In Plymouth, Massachusetts, where my family moved when I was five, my brother Jay and I first attended Sacred Heart School, a parochial school run by the Sisters of Divine Providence. The school buildings have been sold and re-purposed, but I recall them as vividly as yesterday – a long asphalt driveway that ran up a hill between a large, dark brown clapboard, two story building and a white building of the same size, curving around into a parking lot behind the brown building. The brown building held the classrooms, while the white building was the nuns’ home and had the chapel where Mass was held on First Fridays.
Mom was Catholic and Dad was not, but since my mother grew up being taught by nuns in a Catholic school and had what she described as a truly good education, she was resolved we would be taught by nuns, too. My brother got to go to the new school in Kingston when he entered, which is where Sacred Heart School is still located today.
My memories of my classes there are a bit fragmented, since I only attended through the second grade, but they were run with military precision by the nuns. In those days the Sisters of Divine Providence wore long black habits with veils, and wide, round, stiffly starched collars and forehead pieces to which veils were attached. A large wooden rosary served as a belt.
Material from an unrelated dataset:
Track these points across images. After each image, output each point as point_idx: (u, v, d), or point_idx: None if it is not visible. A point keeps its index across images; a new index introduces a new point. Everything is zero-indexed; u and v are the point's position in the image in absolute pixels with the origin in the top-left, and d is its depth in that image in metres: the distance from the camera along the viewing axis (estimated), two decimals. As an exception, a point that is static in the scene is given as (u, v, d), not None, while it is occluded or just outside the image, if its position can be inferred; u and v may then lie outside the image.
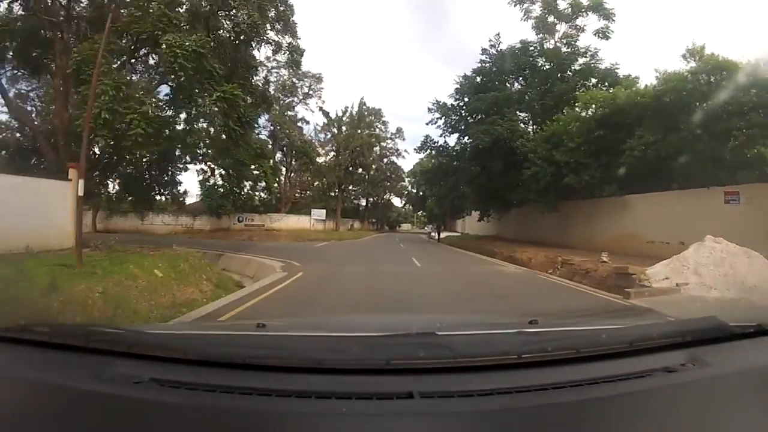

I don’t think I was the best of students. I remember climbing on the rocks surrounding the parking lot, pretending to be a circus performer and falling during one of my aerial feats. The nun who tended to my bleeding knee clucked about being more careful and not daydreaming. The nun whom no students wanted to encounter was Sister Mary Paraclete, the Mother Superior. With bushy grey eyebrows (that is all you could see of hair), a gray thin mustache, and a stern look, you knew you were in trouble if you were called to see her. I liked to talk during class, and one day, despite a stern warning from my second grade teacher, I kept chatting with the girl in the next desk and was caught. It was decided my punishment would be to sit in the kindergarten class for half a day and read to them. Sitting in the tiny kindergarten desks and having all of the little kids staring at you (of course it was explained to them why we were there) was a terrible punishment and shut me up for the remainder of the year. I had to see Sister Mary Paraclete when our banishment from our class was over, and I remember being so frightened of her that I was nearly sick. There were some little girls that were her favorites, however, and one day one of them was marched around in a tiny nun’s habit. I always wondered if that girl became a nun.
In any event, at the end of second grade, my parents told me that they were going to send me to public school the next year. I think it had to do with finances, and they figured that Jay would really need the nuns. So the following fall, I found myself sitting in a third grade classroom at in Burton, one of the two school buildings that made up Cornish-Burton Elementary. They were old even then. To be continued…
I remember one day in CCD when one of the nuns was trying to suggest that you should consider the vocation. It obviously didn’t work.
Clearly. Consider the source!
Oh, my, doesn’t sound pleasant. Am guessing that going to public school was a relief.
Actually it wasn’t. I’ll write about my adventures in third grade at Cornish Burton soon. One things the nuns did is teach you well and for that I do thank them!
I have friends who went to catholic schools and they tell terrifying tales of their treatment at the hands of the nuns. You must have been mortified sitting with the kindy kids. Look forward to the next installment as I too thought it would be some relief to attend the public school.
Thanks for reminding me – I need to write it. Surprisingly, my treatment in third grade was even worse!
I’m all ears.
I really enjoyed reading this, Noelle! A nice little look-back at Catholic schools. I have to say, I find the idea of a little kid parading around as a mini nun wannabe more than just a little creepy! 😀 I think you have something there that might make a good story or a bit in a larger one.
Thanks, Kate! I was recently talking to my brother who attended Sacred Heart through 6th grade and he remembered Sister Mary Paraclete, but she was retired by the time he met her. At some point, I talk about my experience when I transferred to third grade in public school. Another adventure!
Oh, I can’t wait to read about 3rd grade in public school. I’ll bet it was quite an adjustment!